◆ What is expected
Find "hfov_deg: 29.0" and "f_number: 3.8" in the records below. Copy the lines holding them and every line between, exactly, and no others.

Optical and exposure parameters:
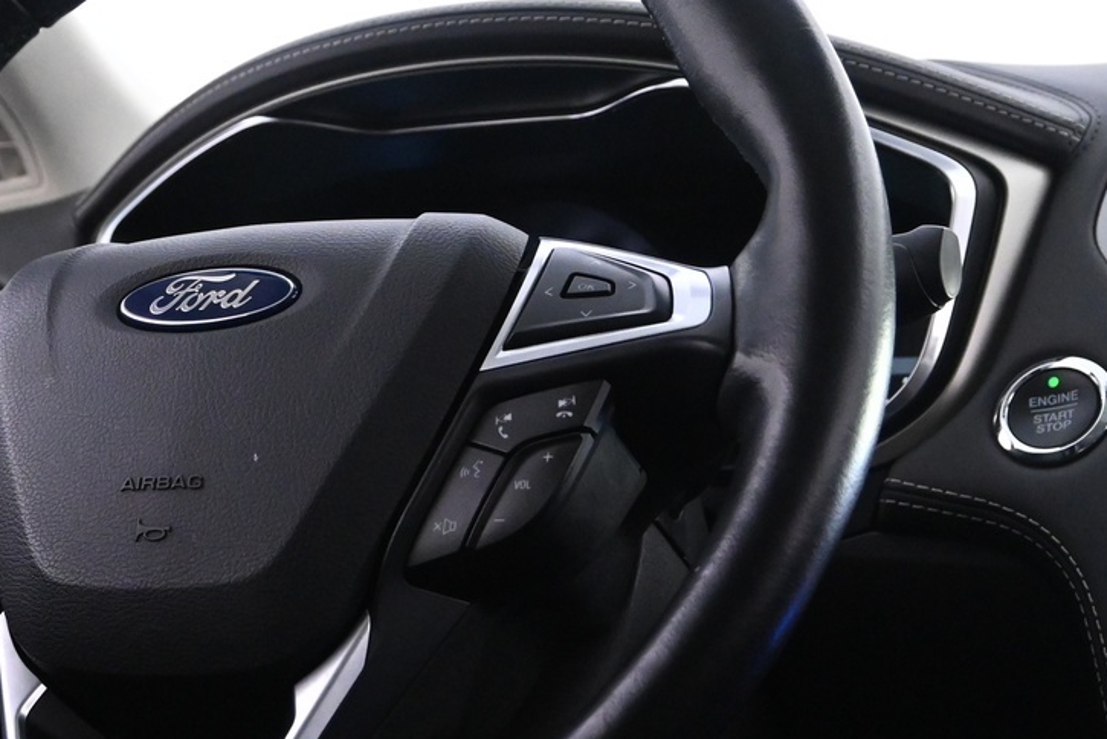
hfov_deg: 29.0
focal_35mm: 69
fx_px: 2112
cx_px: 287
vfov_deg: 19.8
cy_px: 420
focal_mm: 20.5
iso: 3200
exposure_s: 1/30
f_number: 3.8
--
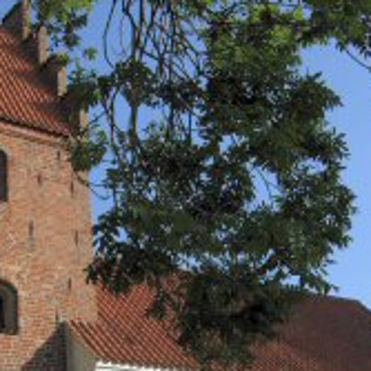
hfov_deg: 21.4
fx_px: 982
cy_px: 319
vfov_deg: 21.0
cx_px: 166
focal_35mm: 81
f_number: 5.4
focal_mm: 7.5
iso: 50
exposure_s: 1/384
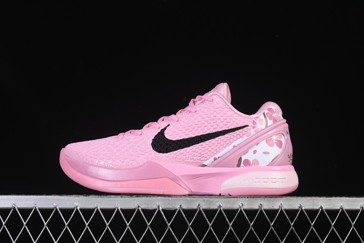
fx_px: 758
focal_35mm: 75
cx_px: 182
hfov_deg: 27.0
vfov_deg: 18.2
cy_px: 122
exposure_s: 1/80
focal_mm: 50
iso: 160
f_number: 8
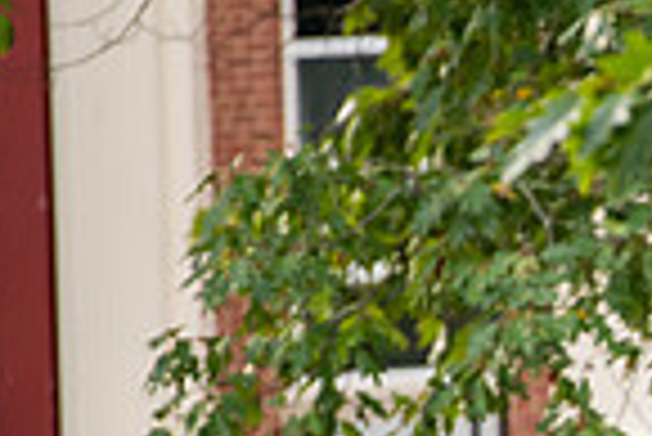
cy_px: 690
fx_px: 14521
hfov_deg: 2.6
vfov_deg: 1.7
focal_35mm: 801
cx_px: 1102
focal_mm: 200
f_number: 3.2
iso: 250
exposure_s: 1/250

◆ Task result
hfov_deg: 29.0
focal_35mm: 69
fx_px: 2112
cx_px: 287
vfov_deg: 19.8
cy_px: 420
focal_mm: 20.5
iso: 3200
exposure_s: 1/30
f_number: 3.8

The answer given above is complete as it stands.